La régulation, un talon d’Achille

Au moment où Airtel Africa, Axian, Ethio Telecom, MTN, Orange et Vodacom prêchent l’unisson, des voix s’élèvent pour éviter un éventuel monopole des télécoms sur l’IA. « Que les États ne laissent pas les opérateurs, qui demeurent des entreprises commerciales, s’occuper seuls de l’IA. C’est une question de souveraineté, de stratégie et de développement », alerte Freddy Mpinda. Passé par Orange en RDC, le conseiller principal au numérique de la Première ministre congolaise, Judith Suminwa, estime que « l’IA utile, celle qui résout nos problèmes, ce n’est pas aux opérateurs de la construire. C’est aux États de s’en saisir ».

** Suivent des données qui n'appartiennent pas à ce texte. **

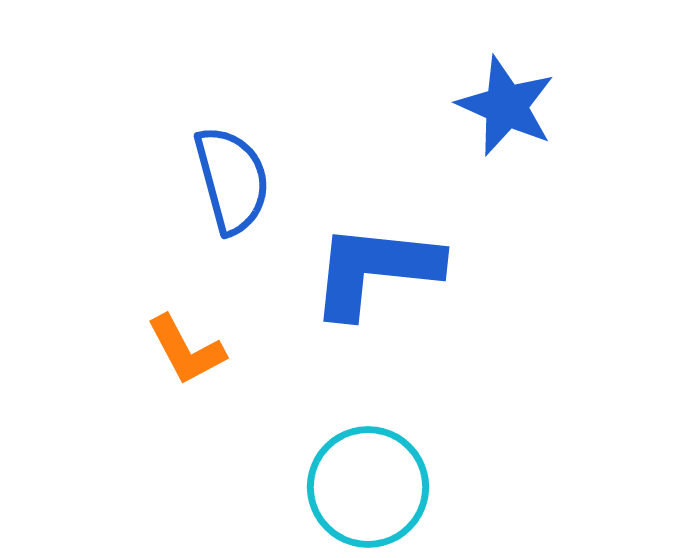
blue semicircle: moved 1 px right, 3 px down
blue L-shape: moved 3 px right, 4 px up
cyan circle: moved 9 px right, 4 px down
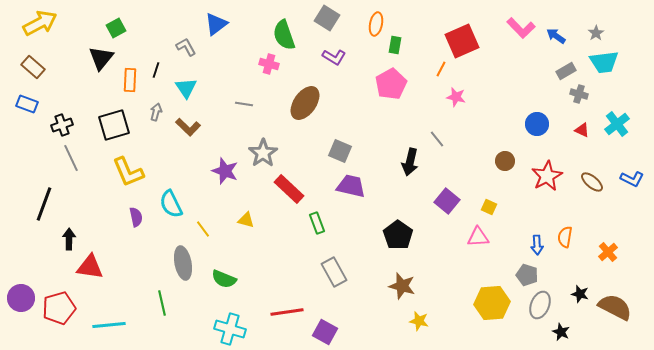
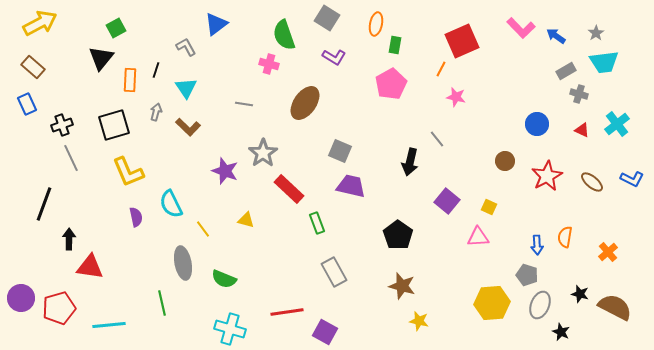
blue rectangle at (27, 104): rotated 45 degrees clockwise
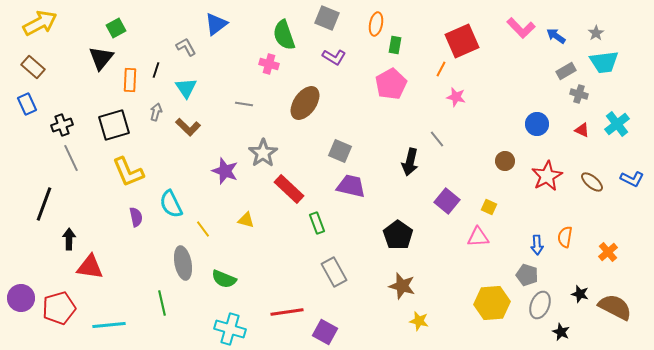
gray square at (327, 18): rotated 10 degrees counterclockwise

Sur le continent, l’Union Africaine a d’ores et déjà dévoilé une Stratégie continentale sur l’intelligence artificielle, tandis que les États déploient, un à un, leur propre feuille de route nationale. Pour Antony Virgil Adopo, spécialiste du numérique, « il faut prôner des partenariats gagnant-gagnant et non une concurrence stérile entre public et privé, car l’État doit créer les conditions favorables – infrastructures énergétiques, incitations, fonds d’innovation – tout en garantissant la confiance numérique ». La complexité et la divergence de cadre juridique entre un pays et un autre freineront l’émergence d’un écosystème IA cohérent. « Il est difficile pour les opérateurs télécoms de reproduire les mêmes schémas dans plus de cinquante régimes réglementaires différents », ponctue Dario Betti.

Sur la question de la réglementation, deux approches s’opposent: Freddy Mpinda prône une harmonisation des cadres réglementaires par l’Union africaine, à l’image des textes européens, tandis qu’Antony Virgil Adopo défend une approche de « bac à sable », notamment en ce qui concernent la protection des données, car « réguler trop tôt risque de freiner toute dynamique d’innovation ».

Certes, le cadre réglementaire reste flou, mais le marché africain de l’intelligence artificielle devrait atteindre une valeur estimée à 16,5 milliards de dollars en 2030, contre 4,5 milliards actuellement, d’après le dernier rapport de Mastercard (« Harnessing the Transformative Power of AI in Africa »). Qui en sortira gagnant? « Ce ne sont pas les opérateurs qui formeront les modèles les plus avancés, mais ceux qui combineront des bases externes avec des données locales et un déploiement de pointe pour créer une IA fiable, qui fonctionne réellement pour les utilisateurs et les régulateurs africains », conclut Dario Betti.